[WHAT YOU SHOULD DO] Turn each line of the listing below into a row of a Markdown table with the columns "Row" and "Line," skipping blank lines. Leave the pictures out of the answer.

[Data records]
++++++++++++++++++++

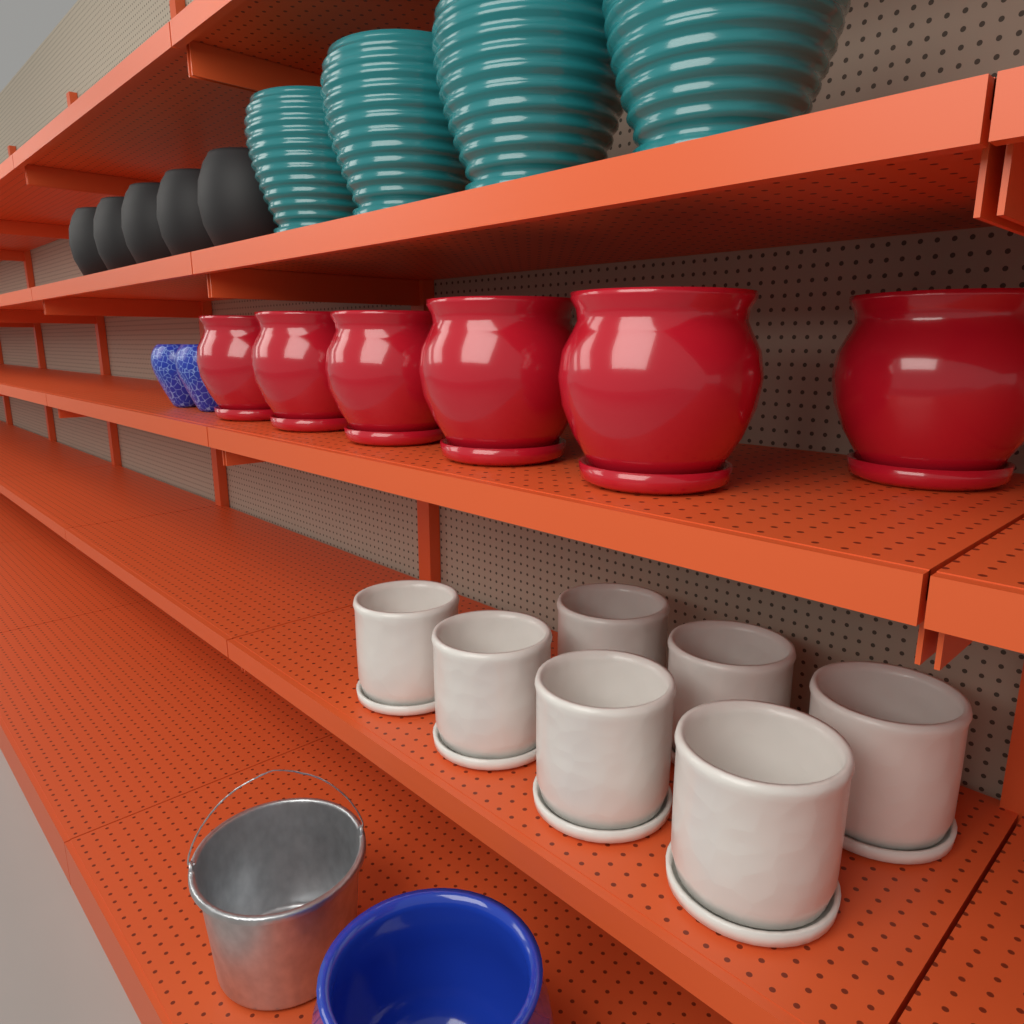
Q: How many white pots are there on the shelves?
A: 7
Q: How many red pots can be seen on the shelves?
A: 6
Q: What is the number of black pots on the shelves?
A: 5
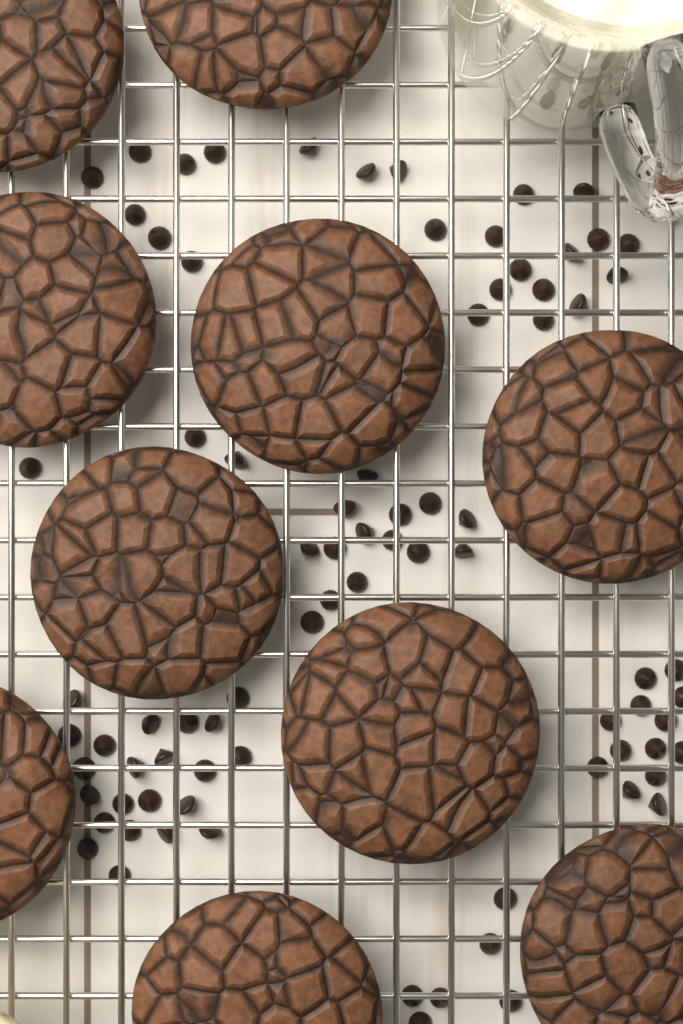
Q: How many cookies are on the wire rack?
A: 10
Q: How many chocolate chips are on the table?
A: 83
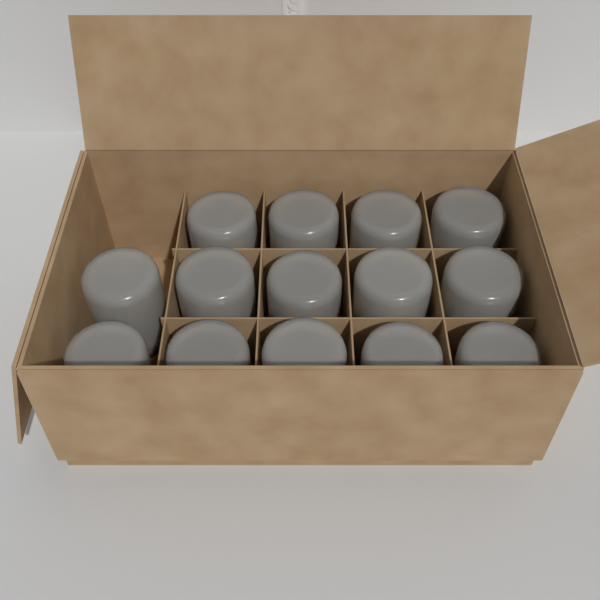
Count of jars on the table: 14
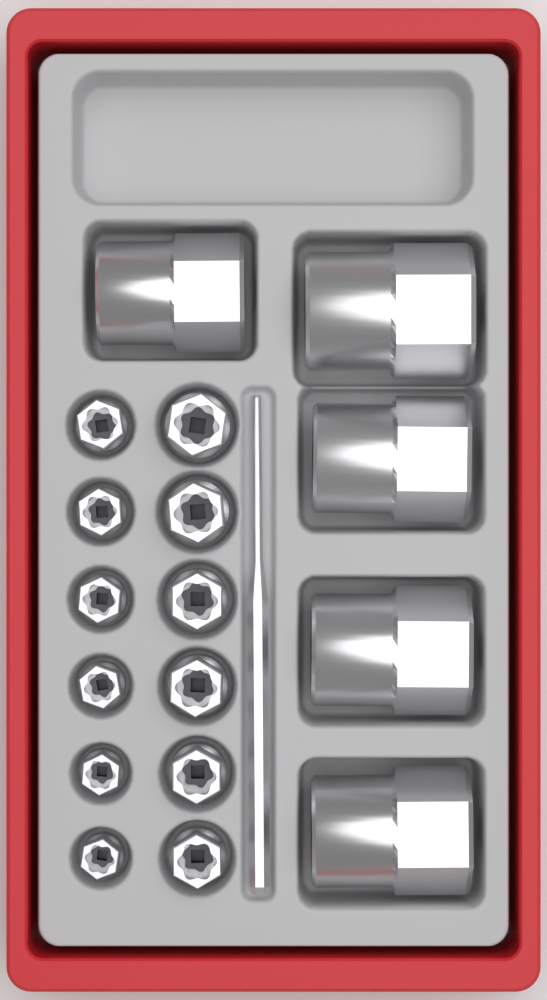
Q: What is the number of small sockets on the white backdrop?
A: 12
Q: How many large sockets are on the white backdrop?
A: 5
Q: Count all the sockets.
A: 17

++++++++++++++++++++

[FULL RESPONSE]
| Row | Line |
|---|---|
| 1 | Q: How many white pots are there on the shelves? |
| 2 | A: 7 |
| 3 | Q: How many red pots can be seen on the shelves? |
| 4 | A: 6 |
| 5 | Q: What is the number of black pots on the shelves? |
| 6 | A: 5 |
| 7 | Q: How many cookies are on the wire rack? |
| 8 | A: 10 |
| 9 | Q: How many chocolate chips are on the table? |
| 10 | A: 83 |
| 11 | Count of jars on the table: 14 |
| 12 | Q: What is the number of small sockets on the white backdrop? |
| 13 | A: 12 |
| 14 | Q: How many large sockets are on the white backdrop? |
| 15 | A: 5 |
| 16 | Q: Count all the sockets. |
| 17 | A: 17 |